SELECTED PASSAGE:
The Med Agenda API provides role-based authentication for three distinct user types:
  • Patients - End users scheduling and managing medical appointments
  • Doctors - Medical professionals managing consultations and diagnoses
  • Administrators - System administrators with elevated privileges
Each user type has its own authentication endpoint and credential validation system.

How Authentication Works

The authentication system uses email and password credentials with the following security measures:
  1. Password Encryption: All passwords are hashed using BCrypt algorithm before storage
  2. Credential Validation: Email and password are verified against the database
  3. Response Handling: Returns success message or 401 error for invalid credentials
The current implementation uses basic authentication. For production environments, consider implementing JWT tokens or session-based authentication for enhanced security.

MATERIAL PROVIDED:
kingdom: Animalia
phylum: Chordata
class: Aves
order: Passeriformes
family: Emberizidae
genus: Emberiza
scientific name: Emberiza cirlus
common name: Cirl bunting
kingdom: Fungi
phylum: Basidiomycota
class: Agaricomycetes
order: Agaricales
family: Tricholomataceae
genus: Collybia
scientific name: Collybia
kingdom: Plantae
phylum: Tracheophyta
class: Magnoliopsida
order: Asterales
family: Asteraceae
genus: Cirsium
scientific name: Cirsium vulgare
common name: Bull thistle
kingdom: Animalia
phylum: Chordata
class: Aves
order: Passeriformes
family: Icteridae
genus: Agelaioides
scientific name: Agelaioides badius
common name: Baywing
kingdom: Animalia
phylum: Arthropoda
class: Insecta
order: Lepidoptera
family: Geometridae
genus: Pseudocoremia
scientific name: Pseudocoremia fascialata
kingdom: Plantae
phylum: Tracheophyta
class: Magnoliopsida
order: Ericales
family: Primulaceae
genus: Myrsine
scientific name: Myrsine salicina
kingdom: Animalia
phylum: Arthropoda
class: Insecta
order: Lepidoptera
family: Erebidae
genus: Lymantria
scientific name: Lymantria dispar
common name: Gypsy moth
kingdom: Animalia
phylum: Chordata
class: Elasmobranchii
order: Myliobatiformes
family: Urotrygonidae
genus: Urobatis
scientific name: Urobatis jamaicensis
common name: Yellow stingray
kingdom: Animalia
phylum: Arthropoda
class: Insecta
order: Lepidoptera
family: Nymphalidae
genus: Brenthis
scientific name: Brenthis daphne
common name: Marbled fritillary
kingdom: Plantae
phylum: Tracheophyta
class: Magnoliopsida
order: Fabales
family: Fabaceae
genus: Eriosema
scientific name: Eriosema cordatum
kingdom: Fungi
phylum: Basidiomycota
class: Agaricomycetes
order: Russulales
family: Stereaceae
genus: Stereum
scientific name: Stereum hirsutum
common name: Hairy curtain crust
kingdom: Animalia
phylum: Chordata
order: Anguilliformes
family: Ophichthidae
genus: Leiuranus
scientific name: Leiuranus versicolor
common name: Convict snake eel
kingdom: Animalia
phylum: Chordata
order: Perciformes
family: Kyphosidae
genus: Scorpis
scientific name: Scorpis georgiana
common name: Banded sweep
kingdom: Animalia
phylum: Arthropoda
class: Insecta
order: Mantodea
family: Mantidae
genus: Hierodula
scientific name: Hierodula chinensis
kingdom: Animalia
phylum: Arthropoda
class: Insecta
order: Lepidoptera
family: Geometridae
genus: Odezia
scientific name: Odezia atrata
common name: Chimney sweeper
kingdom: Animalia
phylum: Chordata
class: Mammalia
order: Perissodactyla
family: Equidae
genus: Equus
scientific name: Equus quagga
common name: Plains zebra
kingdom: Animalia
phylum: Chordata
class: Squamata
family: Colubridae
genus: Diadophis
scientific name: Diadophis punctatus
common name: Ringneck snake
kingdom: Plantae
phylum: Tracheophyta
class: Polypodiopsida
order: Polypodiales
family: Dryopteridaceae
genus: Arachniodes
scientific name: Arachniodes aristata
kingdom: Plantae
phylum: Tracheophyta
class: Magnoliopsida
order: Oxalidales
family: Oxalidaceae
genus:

WHAT TO WORK ON: Repeat, word for word, the part of the Med Agenda API authentication text that begins at "The Med Agenda" and ends after "credential validation system.".

SOLUTION FOR THIS TASK:
The Med Agenda API provides role-based authentication for three distinct user types:
  • Patients - End users scheduling and managing medical appointments
  • Doctors - Medical professionals managing consultations and diagnoses
  • Administrators - System administrators with elevated privileges
Each user type has its own authentication endpoint and credential validation system.